Increasing bulk photovoltaic current by strain tuning

• Published in: Science advances Vol. 5; no. 3; p. eaau9199
• Main Authors: Nadupalli, Shankari, Kreisel, Jens, Granzow, Torsten
• Format: Journal Article
• Language: English
• Published: United States American Association for the Advancement of Science 01.03.2019
• Subjects: Applied Sciences and Engineering; SciAdv r-articles
• ISSN: 2375-2548; 2375-2548
• DOI: 10.1126/sciadv.aau9199

Photovoltaic phenomena are widely exploited not only for primary energy generation but also in photocatalytic, photoelectrochemistry, or optoelectronic applications. In contrast to the interface-based photovoltaic effect of semiconductors, the anomalous or bulk photovoltaic effect in ferroelectrics is not bound by the Shockley-Queisser limit and, thus, can potentially reach high efficiencies.
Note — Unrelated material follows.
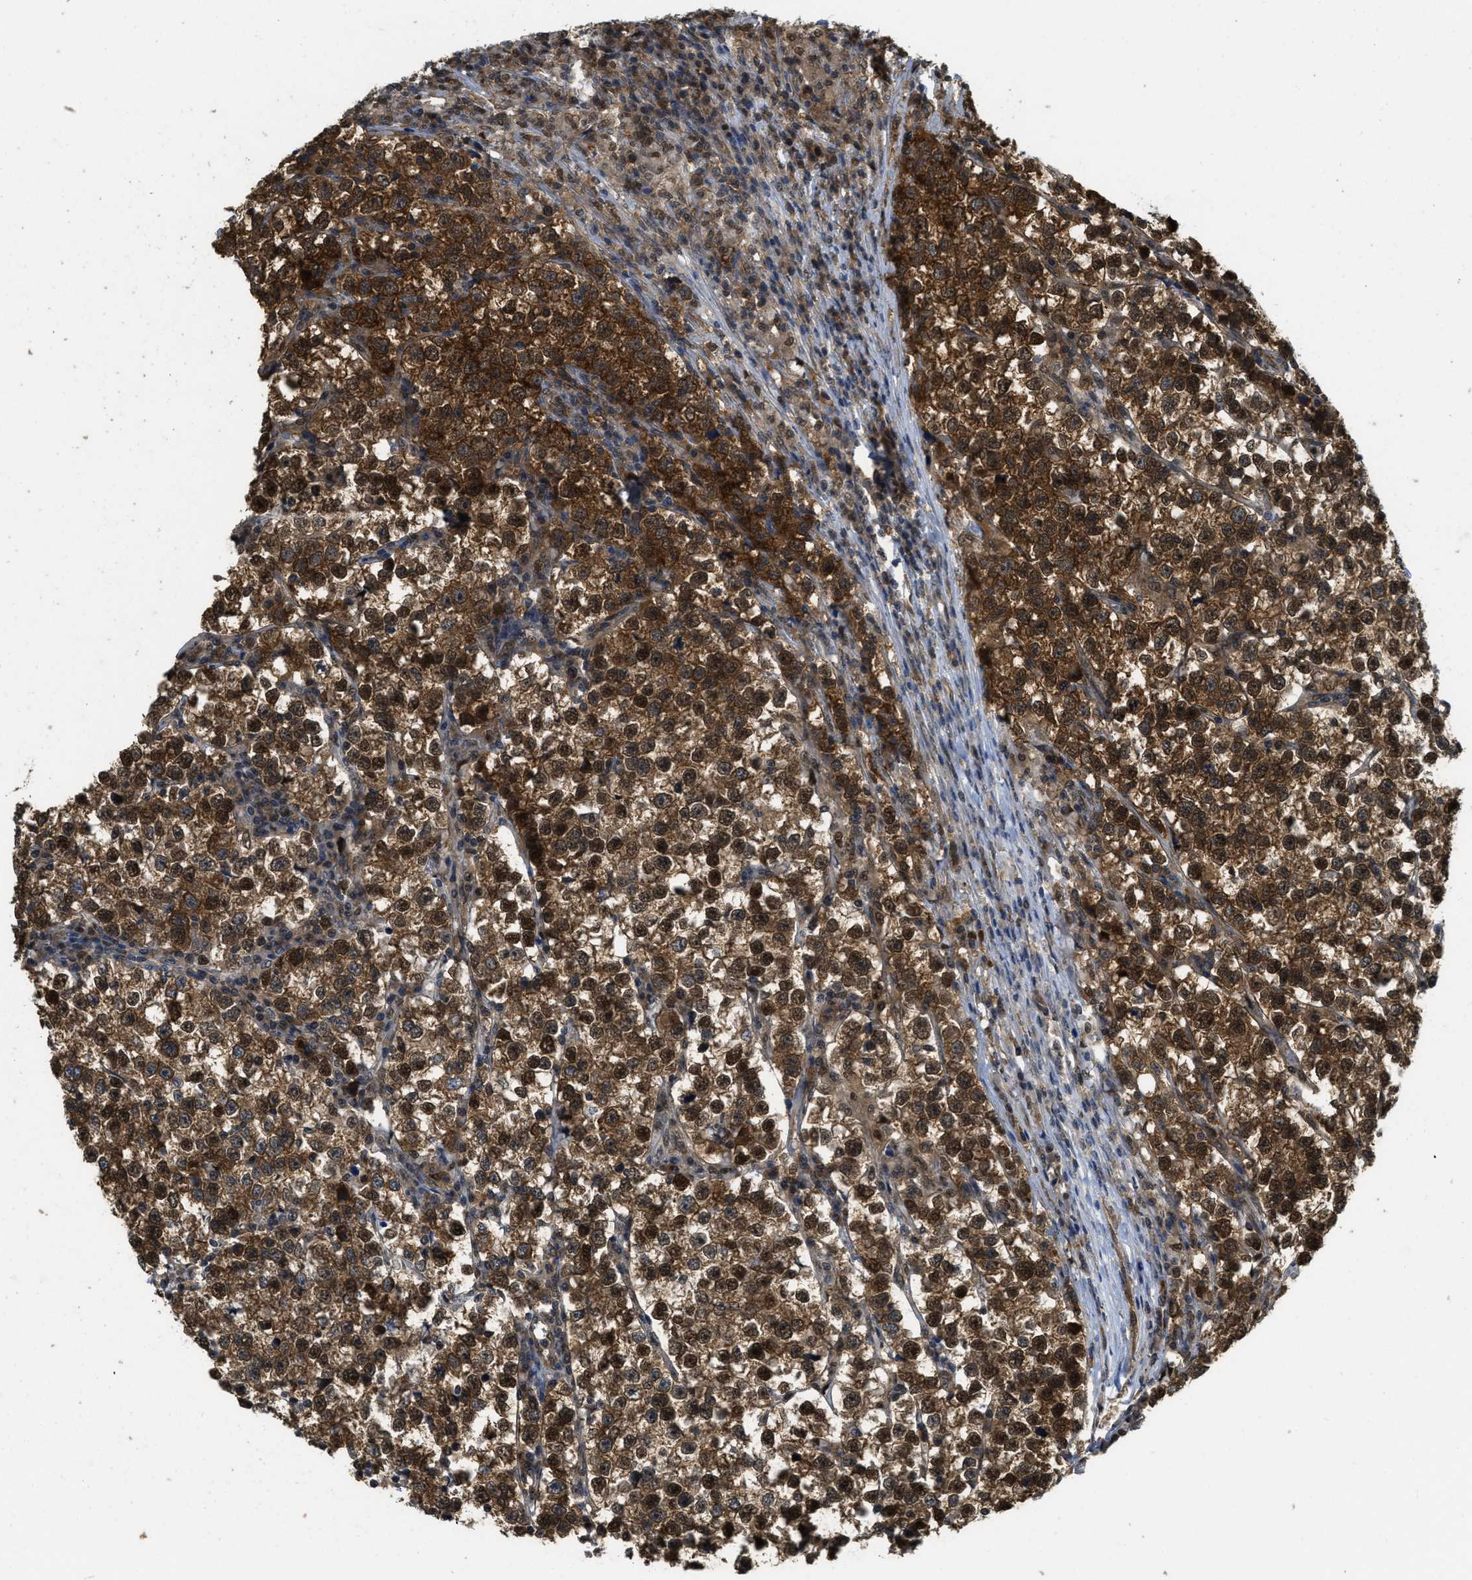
{"staining": {"intensity": "strong", "quantity": ">75%", "location": "cytoplasmic/membranous,nuclear"}, "tissue": "testis cancer", "cell_type": "Tumor cells", "image_type": "cancer", "snomed": [{"axis": "morphology", "description": "Normal tissue, NOS"}, {"axis": "morphology", "description": "Seminoma, NOS"}, {"axis": "topography", "description": "Testis"}], "caption": "There is high levels of strong cytoplasmic/membranous and nuclear positivity in tumor cells of testis cancer, as demonstrated by immunohistochemical staining (brown color).", "gene": "PSMC5", "patient": {"sex": "male", "age": 43}}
Here, we observe in the example of an Fe-doped LiNbO bulk single crystal the existence of a purely intrinsic "piezophotovoltaic" effect that leads to a linear increase in photovoltaic current density. The increase reaches 75% under a low uniaxial compressive stress of 10 MPa, corresponding to a strain of only 0.005%. The physical origin and symmetry properties of the effect are investigated, and its potential for strain-tuned efficiency increase in nonconventional photovoltaic materials is presented.